⤷ ALMOST SAID , JASON TODD .
summary 𓂃 the one where Jason breaks a pen, walks home in the snow, and almost says the thing he's been biting back for fifteen years.
cast 𓂃 Jason Todd and posh dickhead Oliver (irrelevant side character)
tags 𓂃 childhood best friend!jason todd x fem!reader , university au , canon compliant , jealous!jason todd , study group , gotham city , grumpy!jason x sunshine!reader , pre relationship , mutual pining , Jason’s pov , idiots in love , unspoken feelings.
wc 𓂃 2.1k.
— oneshot request ! part two of this series.
Snow.
It's fucking snowing, and Jason Todd is already in a bad mood.
Not because of the snow—Gotham in December is basically a slushy, gray, miserable hellscape regardless of precipitation—but because of him.
That posh dickhead Oliver.
Even the name sounds like wet cardboard. Like someone tried to invent a pretentious trust fund baby in a lab and accidentally created the most punchable face on the Eastern Seaboard.
Jason adjusts his grip on his pen, the cheap plastic creaking under his thumb. The seminar room's fluorescent lights hum overhead, casting everything in that sickly institutional pallor that makes even the most beautiful people look vaguely jaundiced. But somehow, somehow, Oliver still looks like he just stepped out of a J.Crew catalog.
Dark academia aesthetic, Jason thinks derisively, watching Oliver gesture expansively with both hands while explaining something about Keats's odes. The guy probably owns a tweed jacket with elbow patches. Probably drinks Earl Grey from an actual teapot. Probably has a father who plays tennis and a mother who calls brunch "luncheon."
Jason's own fingers are stained with ink and old calluses. His leather jacket is draped over the back of his chair, revealing the faded henley underneath — something he'd bought secondhand three years ago and hadn't bothered replacing. His combat boots have salt stains climbing up the sides from last week's patrol in the Bowery.

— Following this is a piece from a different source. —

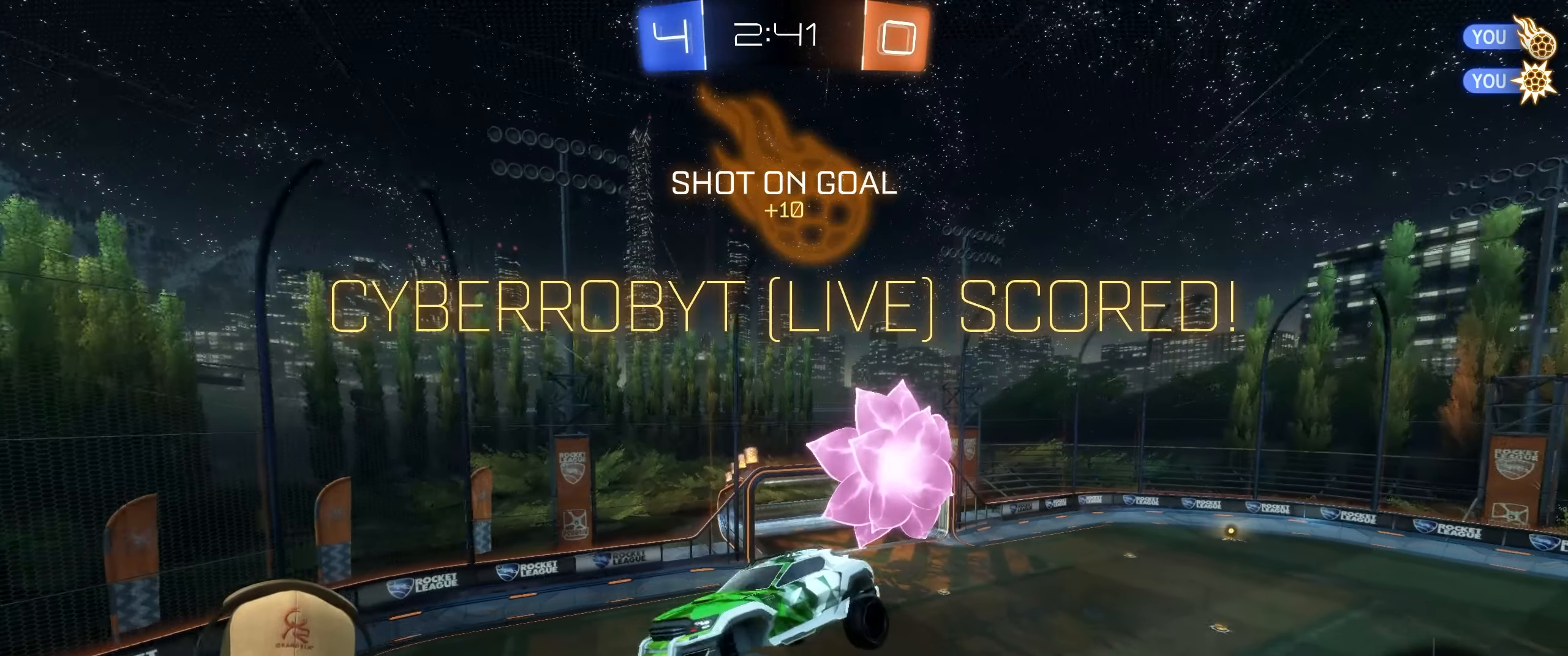
{"buttons": ["L1", "R1"], "left_stick": "center", "events": [[167, "L1", "down"], [483, "left_stick", "center"]]}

He looks like he walked into the wrong building.
And Oliver keeps. Touching. You.
It's subtle. A hand on your shoulder when you laugh at something. Fingertips brushing your wrist when you reach for the same annotated anthology. Leaning in closer than necessary to point at a line of poetry, his breath warm against your temple.
Jason's jaw aches. He's clenching it so hard his molars might crack.
"Shelley's 'Ode to the West Wind' is obviously about revolution," you're saying now, your voice bright and familiar and so goddamn warm that Jason wants to wrap it around himself like a blanket. "It's not just about autumn — it's about death and rebirth. About tearing everything down so something better can grow."
You tuck a piece of hair behind your ear, and Jason watches the motion like it's sacred. He's watched you do that a thousand times. A million. Since you were both nine years old and you sat next to him in Mrs. Albright's fourth-grade classroom, your ponytail askew and a pencil tucked behind your ear, asking him if he wanted to share your crayons because his were all broken.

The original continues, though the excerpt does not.